Laeté comprit soudain où il voulait en venir : oui elle était enceinte, elle le sentait depuis peu. Un héritier potentiel. Cette information, elle ne devait le dire à personne car elle était assez fûtée pour comprendre qu´on ne laisserait jamais vivre l´enfant. 

— Non, pas du tout. répondit-elle avec audace.

Les yeux de la servante s’écarquillèrent l’espace d’une seconde et cela n’échappa pas au fonctionnaire impérial. Il se rapprocha de la petite domestique qui tremblait comme une feuille et lui posa une main doucereuse sur l’épaule, comme le ferait un ami :

— Ma petite, ta vie n’est rien pour nous, tu le sais… mais si tu nous dis la vérité, tu seras grandement récompensée. N’oublie pas que ta maîtresse est l’épouse d’un vaincu.

La femme de chambre n’hésita pas bien longtemps :

— Oui seigneur, sa majesté attend un enfant. Elle a des nausées matinales depuis peu.

L’homme saisit le visage de la fille entre ses mains et dit sur un ton amusé :

— Oh tu as bien fait de nous révéler cela !

Le choc était brutal pour Laeté qui s’assit sur le coup de l’émotion. Trahie par son escorte, maintenant par sa femme de chambre.

Le maître des milices Andragathe asséna cette phrase brutale comme s’il frappait un ennemi de l’épée : « Nous devons la tuer, l’empereur a été très clair. »
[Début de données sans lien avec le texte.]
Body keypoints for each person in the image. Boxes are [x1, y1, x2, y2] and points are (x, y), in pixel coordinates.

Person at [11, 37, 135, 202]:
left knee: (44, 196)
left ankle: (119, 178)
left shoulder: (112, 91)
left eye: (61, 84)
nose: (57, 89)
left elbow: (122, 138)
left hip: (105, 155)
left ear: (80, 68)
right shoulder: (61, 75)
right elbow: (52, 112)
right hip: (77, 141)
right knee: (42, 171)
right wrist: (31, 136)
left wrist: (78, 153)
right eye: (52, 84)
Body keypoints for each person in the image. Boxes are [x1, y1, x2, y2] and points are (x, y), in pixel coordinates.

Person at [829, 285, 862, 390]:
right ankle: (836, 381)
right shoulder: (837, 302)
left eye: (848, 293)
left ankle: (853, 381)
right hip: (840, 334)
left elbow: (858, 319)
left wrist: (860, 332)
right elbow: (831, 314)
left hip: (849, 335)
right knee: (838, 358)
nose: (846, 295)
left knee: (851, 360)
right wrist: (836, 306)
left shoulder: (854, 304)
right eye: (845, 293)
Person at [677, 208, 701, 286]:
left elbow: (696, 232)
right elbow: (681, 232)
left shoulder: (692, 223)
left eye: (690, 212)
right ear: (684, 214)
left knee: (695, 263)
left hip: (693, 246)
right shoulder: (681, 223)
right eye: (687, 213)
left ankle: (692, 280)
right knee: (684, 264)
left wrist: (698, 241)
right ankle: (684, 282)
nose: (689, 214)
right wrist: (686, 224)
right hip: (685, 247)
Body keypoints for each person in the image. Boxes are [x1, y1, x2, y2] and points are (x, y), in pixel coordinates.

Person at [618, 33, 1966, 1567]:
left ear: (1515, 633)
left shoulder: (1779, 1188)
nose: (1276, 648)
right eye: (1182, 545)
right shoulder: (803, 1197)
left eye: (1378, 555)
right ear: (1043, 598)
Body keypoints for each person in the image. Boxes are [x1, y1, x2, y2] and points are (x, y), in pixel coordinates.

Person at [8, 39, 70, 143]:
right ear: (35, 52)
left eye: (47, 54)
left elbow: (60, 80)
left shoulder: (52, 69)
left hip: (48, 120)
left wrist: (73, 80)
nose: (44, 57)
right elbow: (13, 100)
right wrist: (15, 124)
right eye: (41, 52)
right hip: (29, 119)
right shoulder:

— Oh la pauvre enfant, dit le Palatin de façon plus théâtrale que sincère. Nous savons que l’empereur n’acceptera pas un concurrent potentiel… Néanmoins, j’ai une solution. Vous voyez, j’adore la cuisine, il existe une épice indispensable pour rendre les plats exquis : le silphium. Par chance, je me déplace toujours avec. Si cette épice est sans effet particulier en assaisonnement, en boire provoque généralement l´expulsion du foetus présent en votre sein. Buvez le contenu de cette fiole et vous n’aurez plus rien à craindre de l’empereur Maxime.

Il avait dit ça avec détachement, comme si la vie ne valait rien. Tout n’était que calcul pour cet odieux courtisan.

— Vous voulez tuer mon enfant... Et si je refuse ?

— Oh, vous ne voulez pas… c’est bien compréhensible, une mère aime son enfant plus que tout… Mais rassurez-vous, j’ai une alternative à vous proposer, et nous ne prendrons alors aucune vie, ni celle du bébé, ni la vôtre.

— Quelle solution ? s’étonna Andragathe.

— Je vous montre.

Il prit la main de la jeune domestique et l’amena près des soldats qui se tenaient dans la pièce. Il fit un signe de la tête et les brutes se jetèrent sur la traîtresse, lui arrachant ses vêtements et la plaquèrent sur la terre battue pour la déshonorer. Les pleurs, les cris, la sauvagerie de ces hommes indignes horrifièrent Laeté. Son esclave l’avait trahie, mais c’était une femme, comme elle. Le Palatin la força à regarder, la contraignant à ne pas détourner les yeux jusqu’à ce que tous les gardes eurent accompli leur sale besogne. Le Palatin se fit impitoyable et vulgaire ´ « Si la troupe vous baise cette nuit, personne ne croira que le bébé soit celui d’un empereur. Alors ? La fiole ou les soldats ? ». Les larmes indondaient les joues de Laeté, la mort de son bébé ou le déshonneur… comment pouvait-on être si odieux ?

Elle prit la fiole, ouvrit le bouchon en tremblant, hésita quelques instants. En buvant le silphium, elle perdrait instantanément son rang. Elle ne serait plus la mère d’un héritier de l’empire, juste la femme d’un empereur vaincu. L’odeur musquée du liquide n’annonçait rien de bon. Le goût piquant dans la gorge faillit la faire vomir. Elle but tout le contenu, les yeux mouillés, les jambes qui flageolaient, la tête qui tournait, elle se sentait comme Icare quand ses ailes de cire avaient fondu. Elle serra les poings, se réfugiant dans une sourde colère pour ne pas défaillir et rester digne malgré tout.

— Bien, nous avons résolu cette question. Soldats, ramassez-moi cette traînée par terre, un peu de respect pour l’impératrice, voyons !

Le maître des milices, le détestable courtisan, les soldats et la femme de chambre, tout ce petit monde quitta la maison, laissant Laeté toute seule, couchée sur le lit, se tenant le ventre ; s’apprêtant à passer une nuit de douleur, de culpabilité, et de tristesse.